§ WRITTEN INSTRUCTION
Please condense the paragraph below that begins "In April 2023 we at FairFin" from the article on Islamic venture capital hubs into a short bulleted list of its main facts.

§ TEXT EXTRACT
____
This article was first published in IFN Volume 20 Issue 28 dated the 12th July 2023.
In April 2023 we at FairFin initiated a study to determine what it takes to create an Islamic venture capital hub. We asked 42 Islamic finance professionals to rank 10 centers of Shariah finance according to 10 different criteria (the cities were rated from 1 to 10). In this article I would like to present our ranking methodology and the resulting table.
The ranked cities were — Kuala Lumpur, Jakarta, Bandar Seri Begawan, London, New York, Dubai, Abu Dhabi, Riyadh, Manama and Doha. So, I am proud to present the “Islamic VC Development Matrix 10X10” (each factor lists top 3 contenders):
I. The status of the local economy and financial literacy. In countries with large Muslim population the economy must generate sufficient demand for startups’ Shariah compliant services. Dubai — 9.3, Riyadh — 9.0, Kuala Lumpur — 8.5.
II. The presence of an ambitious and visionary development programs. Among the most popular examples are Saudi Vision 2030, Abu Dhabi Economic Vision 2030 and Malaysia’s 12th 5-year Economic Plan. Riyadh — 9.1, Abu Dhabi — 7.8, Dubai — 7.8.
III. The regulation. Islamic finance regulation varies dramatically from country to country, and so far, many attempts for unifications have not been very effective. Dubai — 6.6, Kuala Lumpur — 5.4, Manama — 5.3.
IV. Focus on specific industries. Islamic tech is broadly based on fintech. So, the areas of concentration are mainly limited to payment solutions, crowdfunding, investment advisory, takafultech and cryptos. Kuala Lumpur — 8.0, Dubai — 7.9, London — 7.8.
____
§ DATA
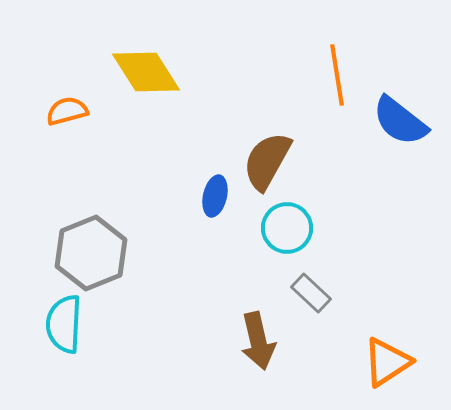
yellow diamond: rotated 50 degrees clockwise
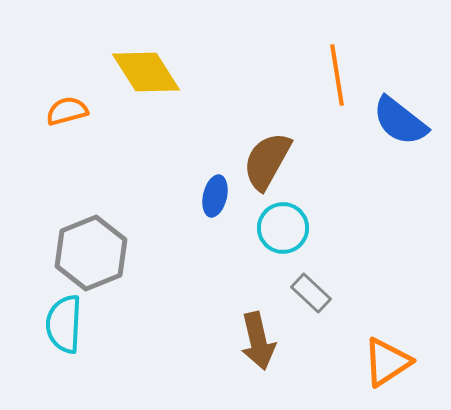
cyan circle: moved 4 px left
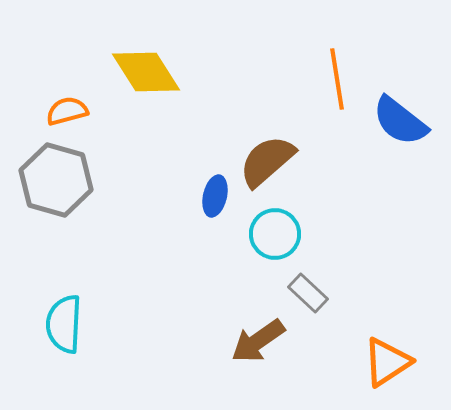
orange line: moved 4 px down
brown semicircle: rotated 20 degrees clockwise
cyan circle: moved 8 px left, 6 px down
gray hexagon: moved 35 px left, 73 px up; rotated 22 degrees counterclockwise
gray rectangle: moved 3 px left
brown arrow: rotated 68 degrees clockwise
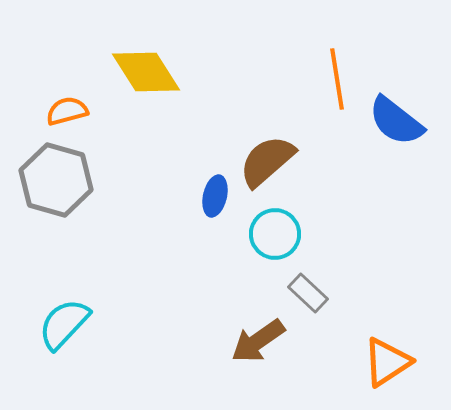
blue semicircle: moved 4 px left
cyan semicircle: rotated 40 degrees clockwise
____
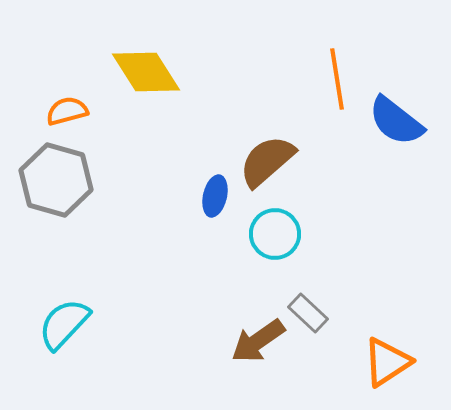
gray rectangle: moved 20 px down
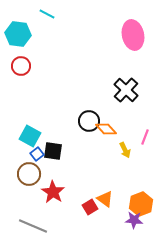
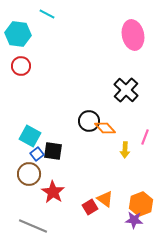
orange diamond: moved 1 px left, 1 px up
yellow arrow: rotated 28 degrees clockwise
____
§ SOLUTION BELOW
- In April 2023, FairFin began a study to determine what it takes to create an Islamic venture capital hub.
- 42 Islamic finance professionals ranked 10 centers of Shariah finance by 10 criteria, rating the cities from 1 to 10.
- The article presents the ranking methodology and the resulting table.